Rainer suka banget liat album foto keluarga. Kalo dia udah nyebut, "opa...opa..." *maksudnya opa Daniel, papi aku* sambil nunjuk2 album foto, itu berarti dia mau liat foto opanya :). Sedih juga karena 'sebenarnya' Rainer belum ngerti banget kan, secara umurnya masih 1 th 5 bln waktu opa Daniel meninggal :(.
Terakhir mami, papi nginep di rumah *Juli 2008* Rainer tuh lengket banget sama mereka. Padahal untuk orang yang jarang ketemu apalagi anak kecil biasanya kan suka malu2 gitu, jaga jarak untuk di observasi dulu dari jauh walopun itu keluarga mereka sendiri. Tapi, thanks God banget, Ryan & Rainer gak pernah nolak atau merasa canggung tiap kali dipeluk atau dicium oleh opa omanya, padahal intens pertemuan mereka bisa dihitung jari *ternyata anak kecil tuh misteri besar ya...Kita gak bisa bilang mereka gak ngerti karena kenyataannya mereka ngerti :)*.

Cuplikan dari sebuah kumpulan data
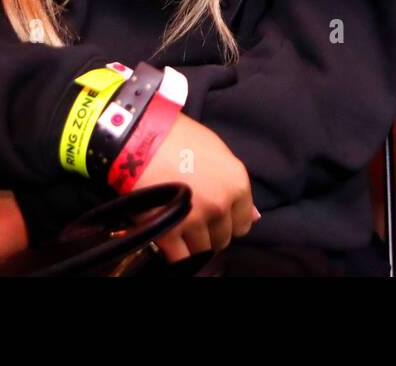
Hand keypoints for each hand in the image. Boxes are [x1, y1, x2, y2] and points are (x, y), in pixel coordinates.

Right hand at [134, 113, 258, 263]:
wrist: (142, 137)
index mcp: (236, 184)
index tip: (218, 217)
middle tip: (197, 219)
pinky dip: (178, 253)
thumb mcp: (217, 152)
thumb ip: (235, 186)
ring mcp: (195, 220)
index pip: (244, 222)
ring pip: (203, 250)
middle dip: (212, 232)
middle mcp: (220, 205)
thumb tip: (254, 215)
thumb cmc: (180, 138)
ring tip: (181, 225)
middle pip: (223, 238)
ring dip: (194, 242)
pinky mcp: (168, 232)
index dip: (230, 221)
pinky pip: (181, 257)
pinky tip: (172, 240)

**TUGAS YANG DIBERIKAN:** Teruskan cerita tentang Rainer dan foto opanya, mulai setelah kalimat terakhir yang tertulis.

**RUANG JAWABAN:**
Emang sih kasih sayang dari opa oma rasanya beda. Mereka lebih ngemong, sabar dan cenderung memanjakan cucunya. Mungkin itu sebabnya chemistry antara cucu dan opa omanya gak susah didapet :p.
Beruntung banget mereka yang masih punya opa oma, apalagi kalo bisa diajak bertukar pikiran dan berbagi pengalaman hidup. Hmmm...
Aku sendiri udah lama banget gak punya opa oma dari pihak papi. Opa Yan, biasa dipanggil opa Loa *kebiasaan orang2 di Manado mengubah/menyingkat nama orang supaya lebih mudah dipanggil atau diingat. Seperti misalnya William jadi Welem, Victor jadi Ito, Franky jadi Angky* udah meninggal waktu aku masih berumur 6 th. Gak banyak yang aku ingat dari opa Loa kecuali bahwa dia memang udah tua banget saat itu tapi masih kuat merokok dan minum kopi :p. Opa juga tinggi dan berkulit putih serta terlihat agak kebule2-an yang sayangnya gak nurun ke aku, hihihi...:p. Sedangkan oma Hellena *biasa dipanggil oma Ele* juga udah meninggal ketika aku kelas 6 SD. Mereka yang tinggal di Manado dan kami yang berpindah2 kota mengikut kerjaa'an papi membuat kami jadi gak bisa ketemu setiap saat.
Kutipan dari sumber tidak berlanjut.